There’s a long list of must-have items on every college student’s checklist. Do a Google search and you will find numerous helpful options, with lists running the gamut from bedding, room décor, laundry needs (yes, you will have to do your own laundry), food, kitchen, bathroom and, surprise, school supplies. I find it interesting that school supplies are the last items on all the college lists, but that’s a topic for another time.
While planning for your campus entry is important, arguably what you do once you arrive on campus is far more important. This is especially true for college freshmen. College life is a new, exciting, and sometimes overwhelming, world.
Your freshman year is a major transition along the path to adulthood. For many new college students, it might be the first extended period away from home and family. The unfamiliar environment, new roommates, and freedom to do (or not) as you please, can be overwhelming for some freshmen.
So how can you ensure that you get off to a great start? We’ve got a checklist for that too.
Campus Grotto has an excellent blog post with 100 tips for surviving freshman year. 100? Yes 100, plus four bonus tips!

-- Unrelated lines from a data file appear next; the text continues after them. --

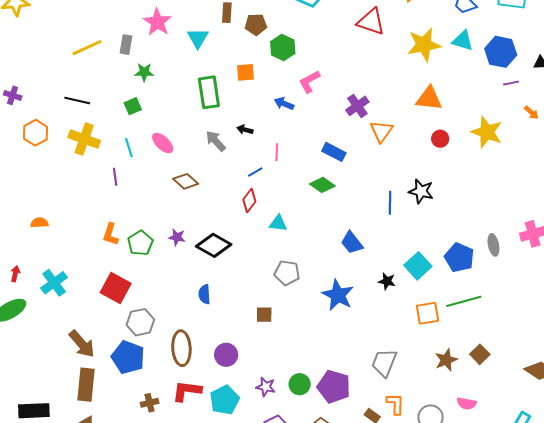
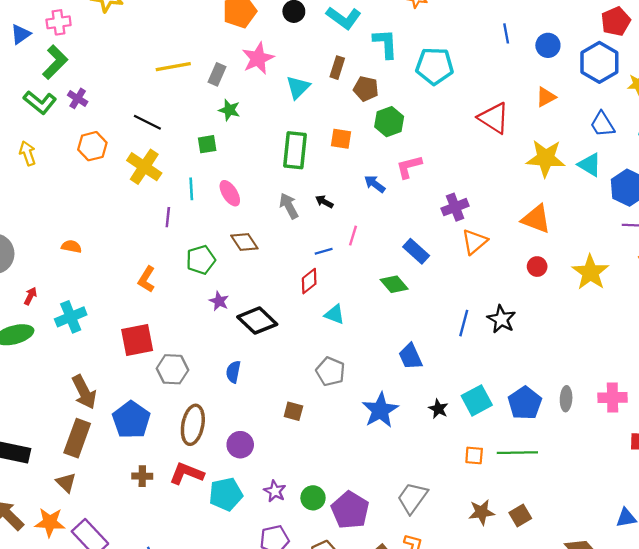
green pentagon: (140, 243) -> (201, 260), moved
red square: (116, 288) -> (137, 340), turned 36
orange square: (428, 313) -> (474, 455), size x0.7
gray hexagon: (140, 322) -> (172, 369), moved

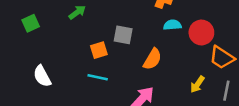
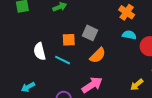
orange semicircle: (153, 59) -> (98, 55), moved
white semicircle: (42, 76) -> (40, 51), moved

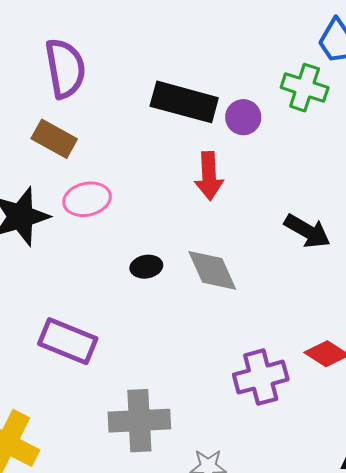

They are well thought out and written by fellow students. There’s no better advice than advice from someone who has already walked in your shoes.
Below are three of my favorite tips.
#48. Get along with your roommate.
You and your roommate(s) might never be best friends, but being clear about what is important to you and your roommate(s) up front will make for a far better living situation. Take the time to establish agreement on the key issues, such as study time, food sharing, and overnight guests. The conversation might be a bit uncomfortable at first but trust me, gaining alignment early will save a lot of headaches later on.
#64. Take a variety of classes before selecting your major.
This is great advice. College is the time to expand your horizons and explore new courses. Unless you are going premed or pre-professional, your major will not determine your life path. Who knows, you may discover a passion for a topic you had never explored before. A well-rounded education is the best preparation for life.
#87. Go to class.
College is expensive. Really expensive. If you are carrying a full load (4 courses/semester), the cost of skipping one class ranges from $50/class for in-state public universities to well over $150/class at typical private college tuition. You would have to work between 7 and 20 hours at a minimum wage job to pay for an extra hour of sleep. So not worth it.
And here’s my cautionary note on Tip #31: College Loans.
Only borrow as much as your anticipated first year salary. This is a great guideline for ensuring that you do not borrow more than you can afford. You don’t want to graduate buried in so much debt that you can’t take advantage of employer 401K plans or never have a chance at owning a home. Being buried in debt is like drowning with no life preserver in sight. Not fun.
Lastly, here are two of my favorite personal recommendations that aren’t on the checklist.
Keep your GPA up.
After you start your professional career, your GPA doesn’t matter but until then, it matters. A lot. One really bad semester can set your four-year GPA back so far that you’ll never recover. For top jobs, GPA often is the first thing that employers screen to weed out “lesser” candidates. Take advantage of office hours with your professors and on campus tutors if you are struggling. It’s far better to get help early.
Visit your career office right away.
You may be inclined to ignore this one but please don’t. Your career office is your connection to the outside world of summer internships and postgraduate jobs. Attend the employer information sessions that are held in the fall. They usually are staffed by recent grads from your school. Your fellow alumni are eager to share what they know and help you out.
Knowing the recruiting calendar up front will help you avoid the killer mistake of missing the recruiting season. Ignore this and you might be scooping ice cream or mowing lawns next summer.
Lastly, remember if you are a freshman or a transfer student, it can take a good six to eight weeks to find your groove at school. There will be up’s and down’s, the occasional homesickness for some, but it will pass. It’s an exciting chapter you are embarking on where you get to write your story. Why not make it a great one?